Vergänglich ist der Ruhm all unsrer Taten,
Vergessen holt uns ein, was wir auch wagen.
Die Ewigkeiten, die wir uns erbaten,
belügen uns mit blinden Illusionen.
Egal, womit wir uns ins Leben tragen -
wir können nur die Gegenwart bewohnen.
Traumwandeln IX
Von weit sah ich die Liebe meines Lebens,
von der ich nicht mal wusste, wie sie hieß,
verschwinden, weil ich sie verschwinden ließ,
so ungewohnt des Nehmens oder Gebens,
darin sich andere so leicht gefallen,
dass ich nicht halten konnte, was mich zog,
und lieber mich mit Eigensinn belog,
dass ich mich gänzlich unterschied von allen.
Dem Mut zur Liebe hieß ich mich entsagen.
Wer nichts besitzt, der hat nichts zu verlieren.
Ich ließ ich ganz in die Gewissheit tragen,
Vertrauen sei für andere gemacht.
So ließ ich meine Seele hinter Schlieren
aus Tränen nur verschwinden in die Nacht.
Traumwandeln X
Ich stand entblößt am Pranger vor den Blicken
all jener, deren Achtung wichtig war,
ganz hilflos und entmächtigt offenbar,
und eine Stimme schien sich anzuschicken,
die Schale allen Zornes zu entleeren
auf mich, der ich zutiefst verachtet stand,
entrechtet von den Mienen, die ich fand,
als wollten sie mit Kälte mich verheeren.
Die Stimme keifte, wurde nimmer müde,
mich hinzustellen als den letzten Dreck,
so selbstgerecht und selbstgefällig prüde,
als hätte sie ein Recht, mich so zu richten
mit ihren Mitteln und zu ihrem Zweck,
und dürfte mich vor allen so vernichten.
Traumwandeln XI
Ein Freund, auf den ich meine Stärke baute,
da meiner Seele so vertraut verwandt
und mir seit Kindertagen wohlbekannt,
verriet mich, als ich mich ihm anvertraute.
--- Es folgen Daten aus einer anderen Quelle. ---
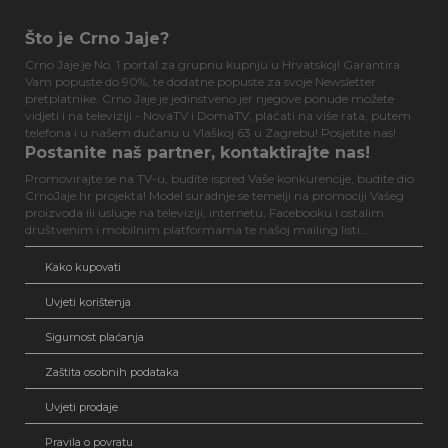
Što je Crno Jaje?
Crno Jaje je No. 1 portal za grupnu kupnju u Hrvatskoj! Garantira
Vam popuste do 90%, te dodatne popuste za svoje Newsletter
pretplatnike. Crno Jaje je jedinstveno jer njegove ponude možete
vidjeti i na televiziji - NovaTV i DomaTV, plaćati na više rata, putem
telefona i u našem dućanu u Vlaškoj 63 u Zagrebu! Posjetite nas!
Postanite naš partner, kontaktirajte nas!
Promovirajte se na TV-u, budite ispred Vaše konkurencije, budite dio
CrnoJaje.hr projekta! Model suradnje se temelji na promociji Vašeg
proizvoda ili usluge na televiziji, internetu, Facebooku i ostalim
društvenim i mobilnim platformama te našoj mailing listi...
Kako kupovati
Uvjeti korištenja
Sigurnost plaćanja
Zaštita osobnih podataka
Uvjeti prodaje
Pravila o povratu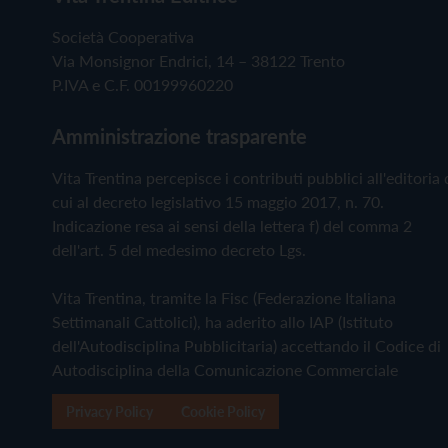
Società Cooperativa
Via Monsignor Endrici, 14 – 38122 Trento
P.IVA e C.F. 00199960220
Amministrazione trasparente
Vita Trentina percepisce i contributi pubblici all'editoria 
cui al decreto legislativo 15 maggio 2017, n. 70.
Indicazione resa ai sensi della lettera f) del comma 2
dell'art. 5 del medesimo decreto Lgs.
Vita Trentina, tramite la Fisc (Federazione Italiana
Settimanali Cattolici), ha aderito allo IAP (Istituto
dell'Autodisciplina Pubblicitaria) accettando il Codice di
Autodisciplina della Comunicazione Commerciale
Privacy Policy
Cookie Policy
Er lieferte mich aus mit einem Lachen,
das mir erklärte, was ich für ihn war.
Bis dahin war die Welt mir wunderbar,
doch konnte er sie mir zur Hölle machen.
Ich hasste glühend heiß, doch so vergeblich -
er lebte einfach weiter, ungehindert!
So sanft zu sein, ist unter Sanften löblich,
doch würgte mich die Wut in meinem Herzen,
und würde mich für alle Tage mindern,
die mir noch blieben unter Seelenschmerzen.
Traumwandeln XII
Der Träume elf entstellten meine Nächte,
versehrten mich mit ihrer Zungen Feuer.
Sie wuchsen in mir an wie Ungeheuer,
und nichts, was meiner Seele Frieden brächte.
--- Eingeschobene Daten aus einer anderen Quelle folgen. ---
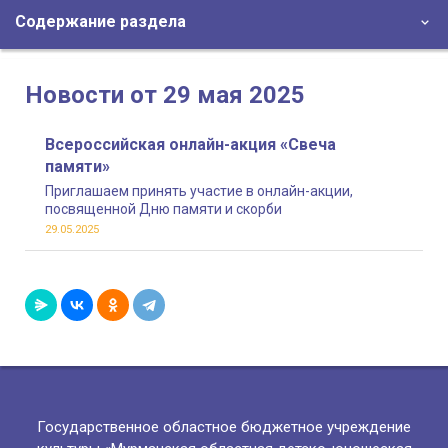
Содержание раздела
Новости от 29 мая 2025
Всероссийская онлайн-акция «Свеча
памяти»
Приглашаем принять участие в онлайн-акции,
посвященной Дню памяти и скорби
29.05.2025
Государственное областное бюджетное учреждение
War ich der Sünder und der Selbstgerechte,
der dies verdiente, an der Welt gescheitert?
Was hatte jenes Eiterloch erweitert,
das Träume in mich spie wie alles Schlechte?
Die Zeit verging, ließ endlich Gnade walten,
und alle Bilder, die mich so verletzen,
begannen zu verblassen, zu erkalten,
und ich verging zugleich mit ihr im Wachen
der Tage, die mein krummes Sein zersetzen,
bis keine Träume mich mehr traurig machen.